### What you are asked to do
Retype each of the rows below word for word, leaving out the pictures.
== Segment start ==
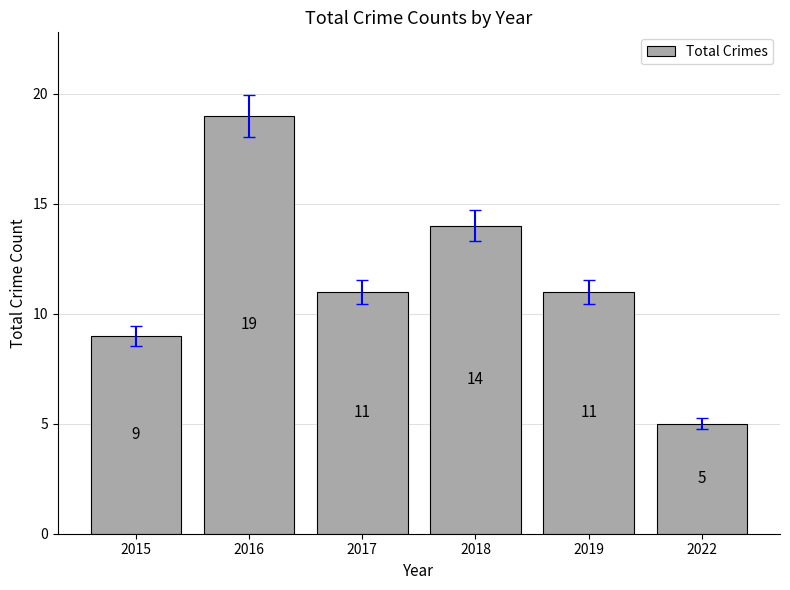

How many values are below 11?

2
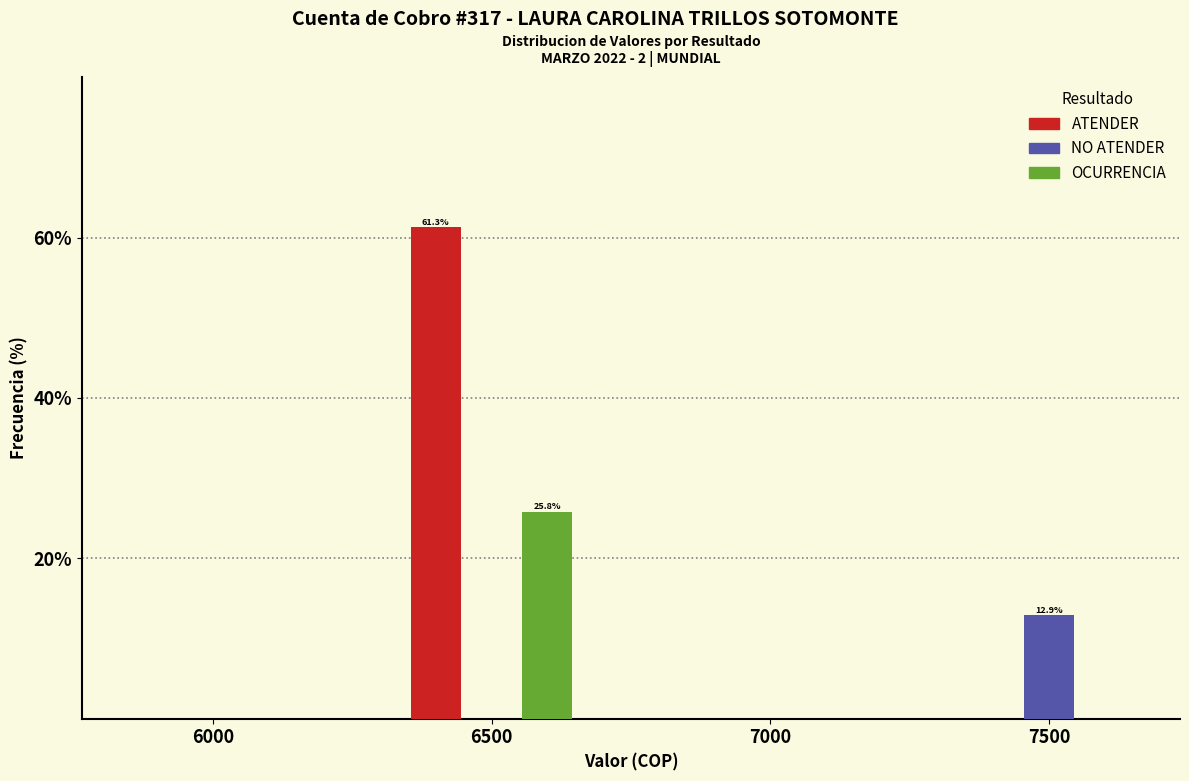

Reading right to left, list all the values displayed in this chart.

ATENDER: 7500=0.0	7000=0.0	6500=61.3	6000=0.0
NO ATENDER: 7500=12.9	7000=0.0	6500=0.0	6000=0.0
OCURRENCIA: 7500=0.0	7000=0.0	6500=25.8	6000=0.0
== Segment end ==
### Answer box
How many values are below 11?

2

Reading right to left, list all the values displayed in this chart.

ATENDER: 7500=0.0	7000=0.0	6500=61.3	6000=0.0
NO ATENDER: 7500=12.9	7000=0.0	6500=0.0	6000=0.0
OCURRENCIA: 7500=0.0	7000=0.0	6500=25.8	6000=0.0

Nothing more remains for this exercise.